There are also many examples that can be provided for protecting individual neighborhoods as well. See the Google Satellite image below.
This image shows a zoomed out view of the neighborhood pictured at the top of this page. This shows where 40 expensive homes were destroyed while 25 large pools sat full. That’s around 500,000 gallons of water sitting right where it was needed. If firefighters deployed a system at every pool, they could’ve made it rain in a big way. See the following Google Satellite image.
The area in blue would’ve received the equivalent of ~ .25 inches of rain in just over 13 minutes. That’s 40,000 gallons per minute! No neighborhood hydrant system can come close to this level output. Is there any question that many of these homes could’ve been saved. There are so many other examples like this from the Camp fire.

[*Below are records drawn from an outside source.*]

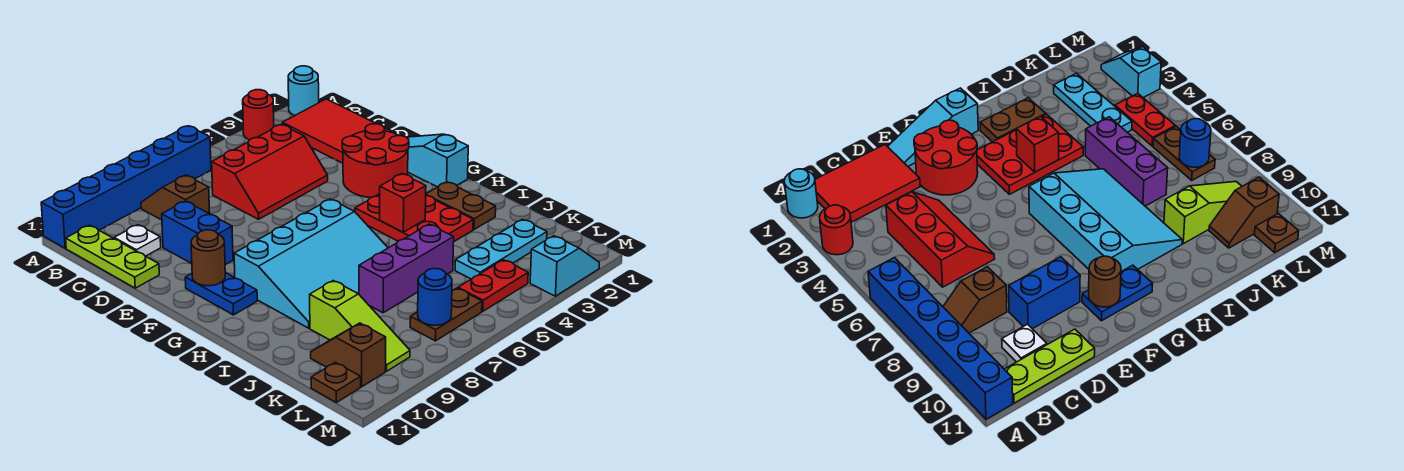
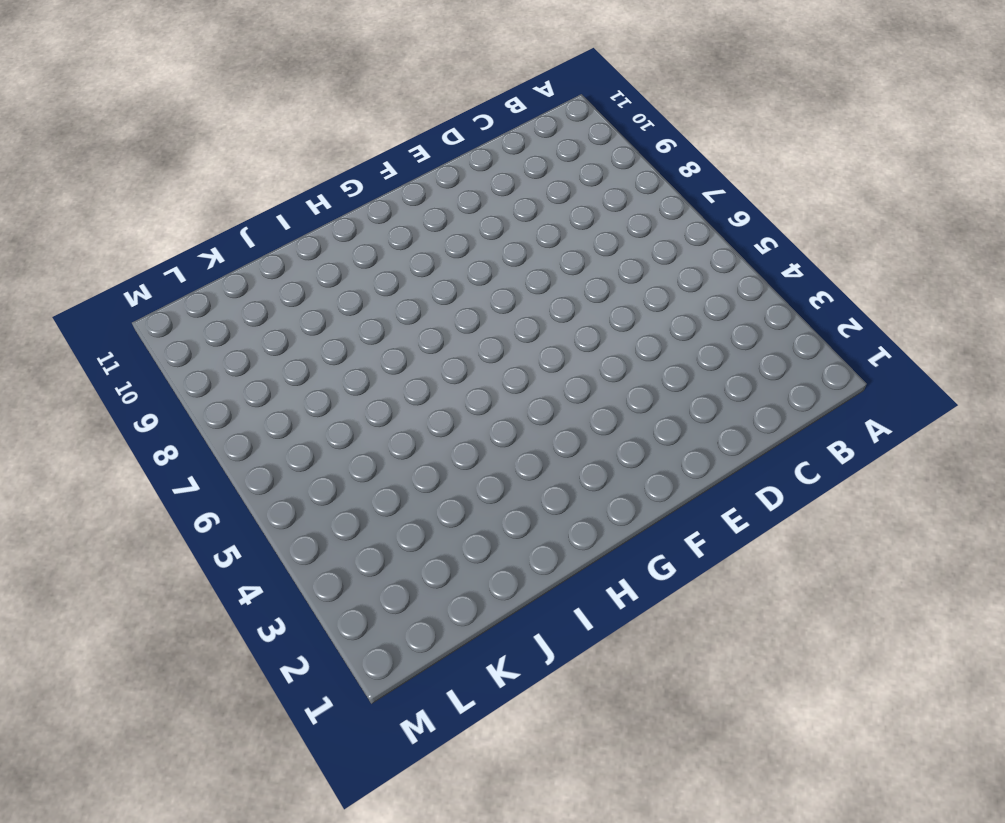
none -> cyan round brick A1 level 1
none -> red round brick A3 level 1
none -> blue brick A6:A11 level 1

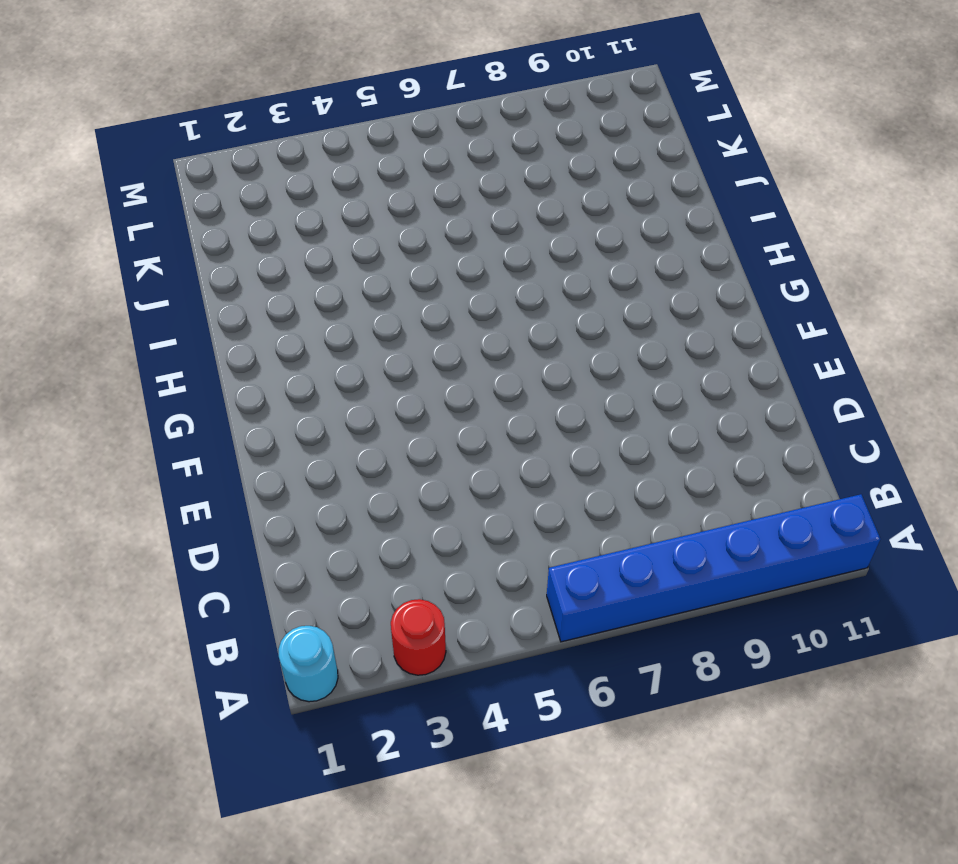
none -> red tile B1:D2 level 1
none -> brown slope B8:C8 level 1 top C
none -> lime plate B11:D11 level 1

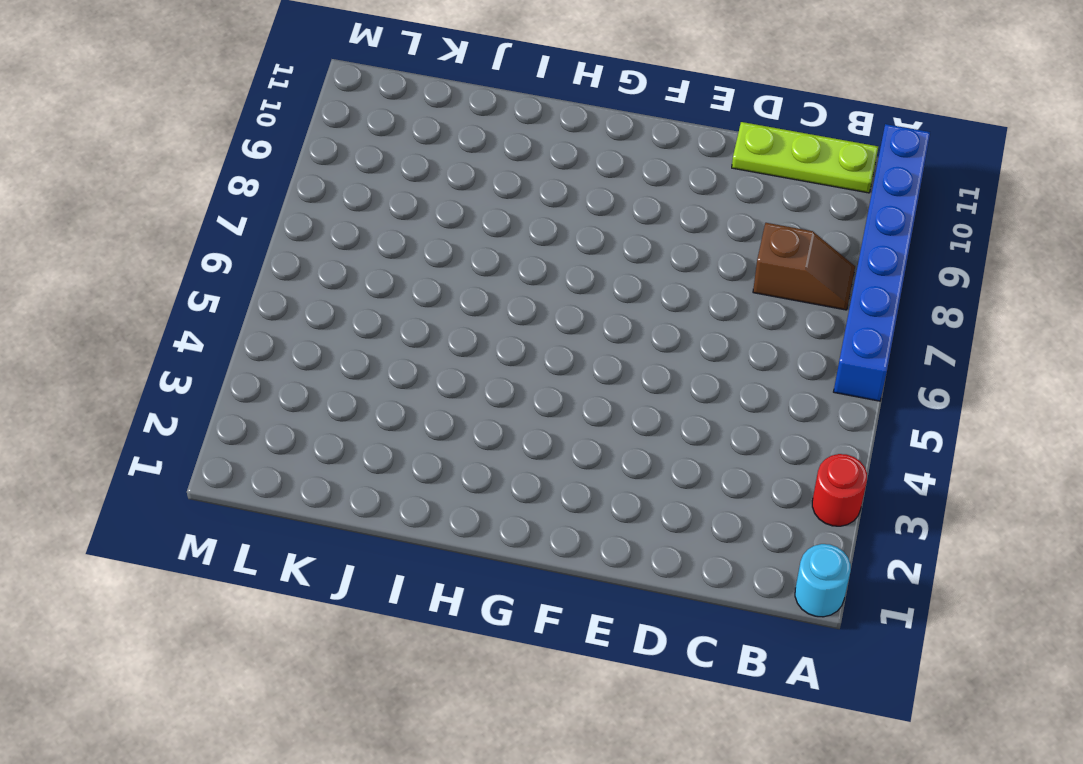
none -> red tile B1:D2 level 1
none -> red slope C4:D6 level 1 top C
none -> white plate C10 level 1

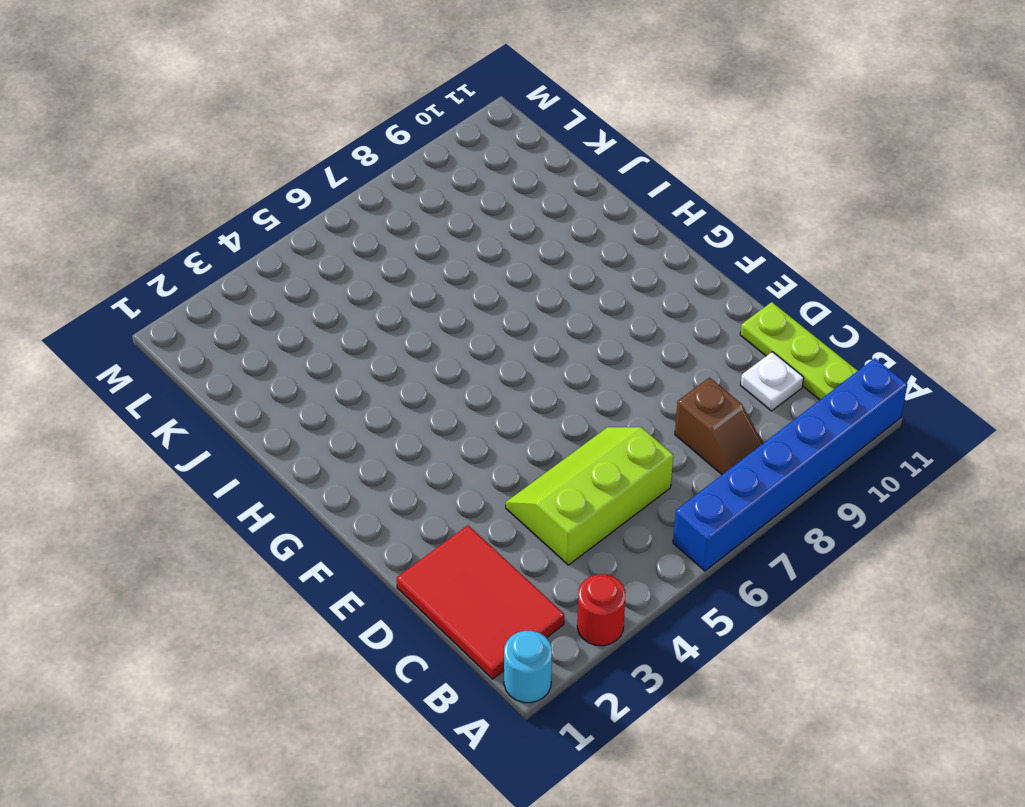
lime slope C4:D6 level 1 top C -> red slope C4:D6 level 1 top C
none -> blue brick D9:E9 level 1
none -> cyan slope E1:G1 level 1 top G
none -> red round brick E2:F3 level 1

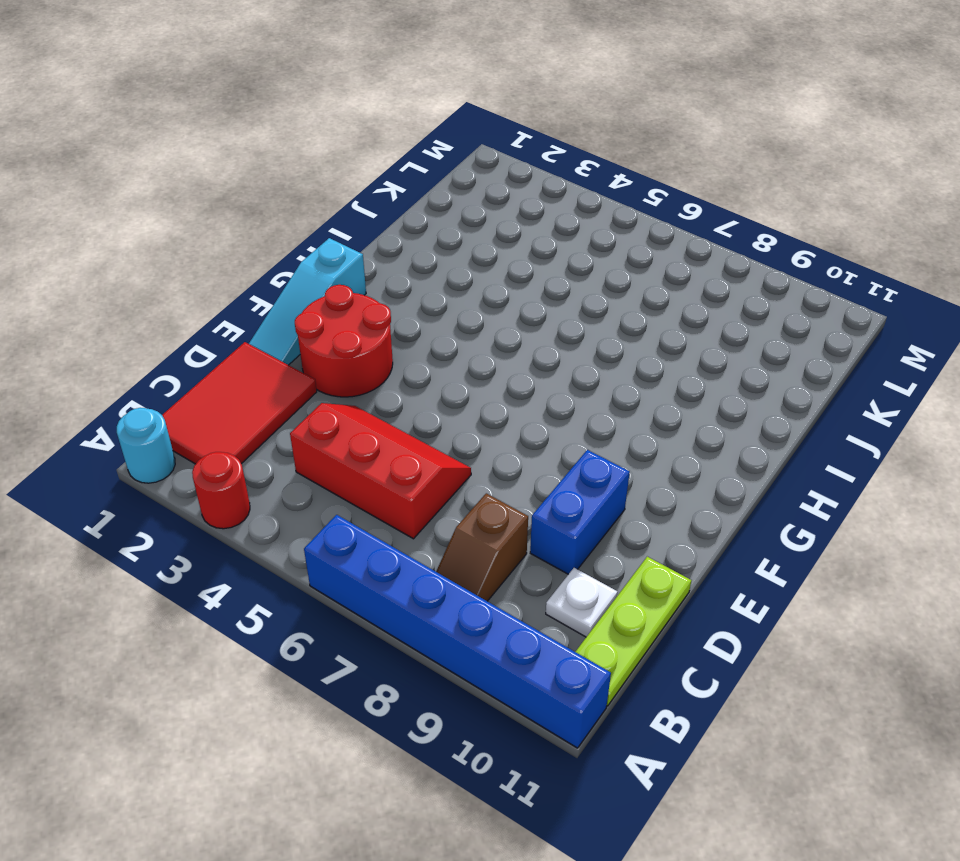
none -> blue plate F10:G10 level 1
none -> red plate G3:I4 level 1
none -> cyan slope G6:I9 level 1 top G

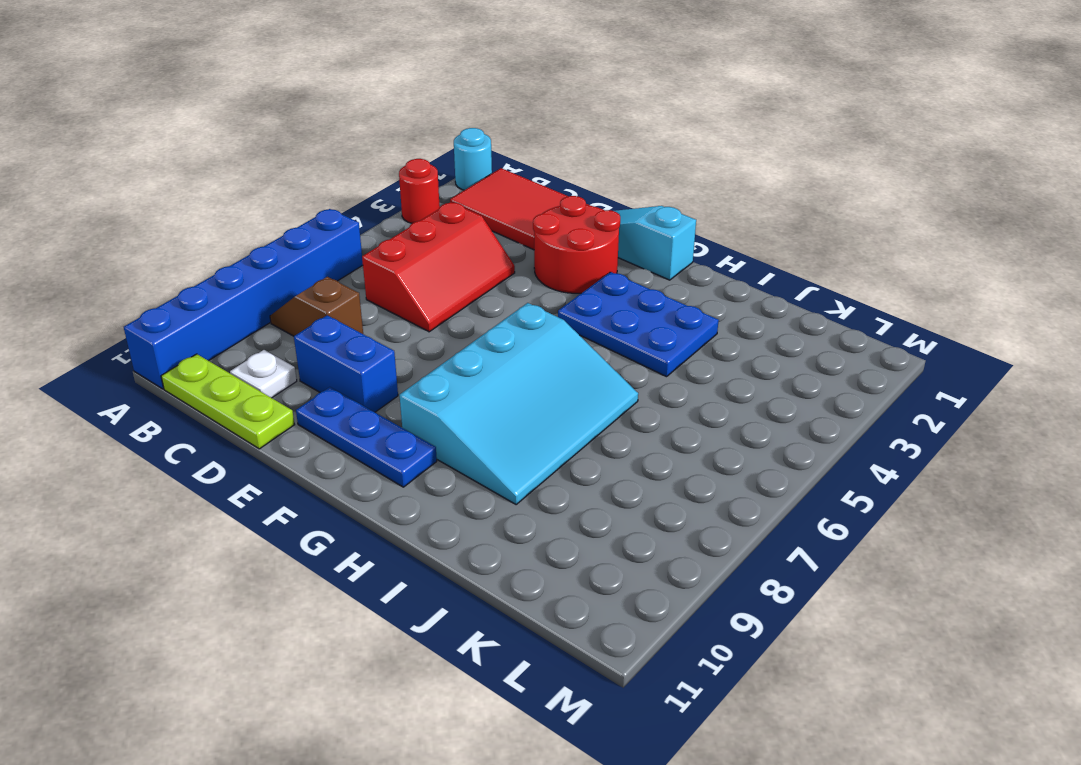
blue plate E10:G10 level 1 -> blue plate F10:G10 level 1
blue plate G3:I4 level 1 -> red plate G3:I4 level 1
none -> brown plate H2:I2 level 1
none -> purple brick J5:J7 level 1
none -> lime slope J9:L9 level 1 top J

As with all wildfires, fire crews used all the possible assets for the best possible outcome during the Camp fire. No matter how many firetrucks you have, flow rates are still limited by the water main size feeding the hydrants. These hydrant networks are not designed to defend against massive wildfires. A typical neighborhood will be fed by a 6, 8, 10, or 12 inch main. The maximum flow rates will be capped at approximately 800, 1600, 3000, and 4700 GPM respectively. Again, the examples provided on this page are hypothetical but do show the massive potential of this new PTU solution. Throughout many of the areas of destruction from the Camp fire, it would’ve been possible to create flow rates of 10, 20, 50 and even 100+ times greater than local hydrant networks. Firefighters could’ve literally made it rain!